<<<<

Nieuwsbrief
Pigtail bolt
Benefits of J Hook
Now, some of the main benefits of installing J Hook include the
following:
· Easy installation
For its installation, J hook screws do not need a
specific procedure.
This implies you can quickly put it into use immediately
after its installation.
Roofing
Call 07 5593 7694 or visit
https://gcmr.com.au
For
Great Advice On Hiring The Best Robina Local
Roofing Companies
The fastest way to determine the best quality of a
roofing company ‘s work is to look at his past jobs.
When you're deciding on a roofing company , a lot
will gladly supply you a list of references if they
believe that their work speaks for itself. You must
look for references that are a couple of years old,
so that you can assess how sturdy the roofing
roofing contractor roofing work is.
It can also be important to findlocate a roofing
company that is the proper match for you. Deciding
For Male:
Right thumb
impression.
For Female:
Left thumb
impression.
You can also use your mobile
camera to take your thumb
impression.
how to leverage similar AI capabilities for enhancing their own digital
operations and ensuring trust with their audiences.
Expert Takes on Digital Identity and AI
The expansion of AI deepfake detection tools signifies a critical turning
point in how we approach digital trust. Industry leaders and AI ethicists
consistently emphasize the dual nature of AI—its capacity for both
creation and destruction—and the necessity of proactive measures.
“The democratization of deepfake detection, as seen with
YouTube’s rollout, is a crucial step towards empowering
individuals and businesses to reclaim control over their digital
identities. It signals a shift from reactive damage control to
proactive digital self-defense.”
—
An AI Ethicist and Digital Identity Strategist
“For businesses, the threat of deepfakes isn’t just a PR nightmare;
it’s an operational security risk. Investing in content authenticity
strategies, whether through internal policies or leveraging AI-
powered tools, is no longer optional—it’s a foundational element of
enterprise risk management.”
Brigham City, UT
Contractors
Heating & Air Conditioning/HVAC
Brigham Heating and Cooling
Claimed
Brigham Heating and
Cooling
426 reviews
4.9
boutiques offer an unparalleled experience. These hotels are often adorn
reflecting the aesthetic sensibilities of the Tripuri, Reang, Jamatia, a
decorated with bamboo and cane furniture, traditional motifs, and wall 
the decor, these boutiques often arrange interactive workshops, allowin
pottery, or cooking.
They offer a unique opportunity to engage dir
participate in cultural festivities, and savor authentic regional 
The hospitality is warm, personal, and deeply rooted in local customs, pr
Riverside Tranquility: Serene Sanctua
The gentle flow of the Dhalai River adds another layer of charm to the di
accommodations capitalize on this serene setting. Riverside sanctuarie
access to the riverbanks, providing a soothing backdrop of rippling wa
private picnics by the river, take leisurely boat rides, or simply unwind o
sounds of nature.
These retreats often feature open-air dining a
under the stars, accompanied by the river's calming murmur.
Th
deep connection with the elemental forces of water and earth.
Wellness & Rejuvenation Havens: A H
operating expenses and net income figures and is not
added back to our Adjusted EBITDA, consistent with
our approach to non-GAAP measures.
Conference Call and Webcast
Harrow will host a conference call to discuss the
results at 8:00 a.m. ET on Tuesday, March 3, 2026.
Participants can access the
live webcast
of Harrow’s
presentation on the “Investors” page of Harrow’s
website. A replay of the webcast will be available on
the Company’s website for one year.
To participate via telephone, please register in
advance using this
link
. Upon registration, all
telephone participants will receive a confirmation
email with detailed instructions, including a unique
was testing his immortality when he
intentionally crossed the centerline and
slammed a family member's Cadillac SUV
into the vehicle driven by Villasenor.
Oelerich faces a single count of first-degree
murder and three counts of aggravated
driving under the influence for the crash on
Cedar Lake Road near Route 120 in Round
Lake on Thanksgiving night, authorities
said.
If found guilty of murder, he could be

>>>>

| YOUR ASSIGNMENT |
Update the lines above by replacing each "thumb" with "index finger" and leaving everything else unchanged.

| RESULT OF THIS TASK |
Nieuwsbrief
Pigtail bolt
Benefits of J Hook
Now, some of the main benefits of installing J Hook include the
following:
· Easy installation
For its installation, J hook screws do not need a
specific procedure.
This implies you can quickly put it into use immediately
after its installation.
Roofing
Call 07 5593 7694 or visit
https://gcmr.com.au
For
Great Advice On Hiring The Best Robina Local
Roofing Companies
The fastest way to determine the best quality of a
roofing company ‘s work is to look at his past jobs.
When you're deciding on a roofing company , a lot
will gladly supply you a list of references if they
believe that their work speaks for itself. You must
look for references that are a couple of years old,
so that you can assess how sturdy the roofing
roofing contractor roofing work is.
It can also be important to findlocate a roofing
company that is the proper match for you. Deciding
For Male:
Right index finger
impression.
For Female:
Left index finger
impression.
You can also use your mobile
camera to take your index finger
impression.
how to leverage similar AI capabilities for enhancing their own digital
operations and ensuring trust with their audiences.
Expert Takes on Digital Identity and AI
The expansion of AI deepfake detection tools signifies a critical turning
point in how we approach digital trust. Industry leaders and AI ethicists
consistently emphasize the dual nature of AI—its capacity for both
creation and destruction—and the necessity of proactive measures.
“The democratization of deepfake detection, as seen with
YouTube’s rollout, is a crucial step towards empowering
individuals and businesses to reclaim control over their digital
identities. It signals a shift from reactive damage control to
proactive digital self-defense.”
—
An AI Ethicist and Digital Identity Strategist
“For businesses, the threat of deepfakes isn’t just a PR nightmare;
it’s an operational security risk. Investing in content authenticity
strategies, whether through internal policies or leveraging AI-
powered tools, is no longer optional—it’s a foundational element of
enterprise risk management.”
Brigham City, UT
Contractors
Heating & Air Conditioning/HVAC
Brigham Heating and Cooling
Claimed
Brigham Heating and
Cooling
426 reviews
4.9
boutiques offer an unparalleled experience. These hotels are often adorn
reflecting the aesthetic sensibilities of the Tripuri, Reang, Jamatia, a
decorated with bamboo and cane furniture, traditional motifs, and wall 
the decor, these boutiques often arrange interactive workshops, allowin
pottery, or cooking.
They offer a unique opportunity to engage dir
participate in cultural festivities, and savor authentic regional 
The hospitality is warm, personal, and deeply rooted in local customs, pr
Riverside Tranquility: Serene Sanctua
The gentle flow of the Dhalai River adds another layer of charm to the di
accommodations capitalize on this serene setting. Riverside sanctuarie
access to the riverbanks, providing a soothing backdrop of rippling wa
private picnics by the river, take leisurely boat rides, or simply unwind o
sounds of nature.
These retreats often feature open-air dining a
under the stars, accompanied by the river's calming murmur.
Th
deep connection with the elemental forces of water and earth.
Wellness & Rejuvenation Havens: A H
operating expenses and net income figures and is not
added back to our Adjusted EBITDA, consistent with
our approach to non-GAAP measures.
Conference Call and Webcast
Harrow will host a conference call to discuss the
results at 8:00 a.m. ET on Tuesday, March 3, 2026.
Participants can access the
live webcast
of Harrow’s
presentation on the “Investors” page of Harrow’s
website. A replay of the webcast will be available on
the Company’s website for one year.
To participate via telephone, please register in
advance using this
link
. Upon registration, all
telephone participants will receive a confirmation
email with detailed instructions, including a unique
was testing his immortality when he
intentionally crossed the centerline and
slammed a family member's Cadillac SUV
into the vehicle driven by Villasenor.
Oelerich faces a single count of first-degree
murder and three counts of aggravated
driving under the influence for the crash on
Cedar Lake Road near Route 120 in Round
Lake on Thanksgiving night, authorities
said.
If found guilty of murder, he could be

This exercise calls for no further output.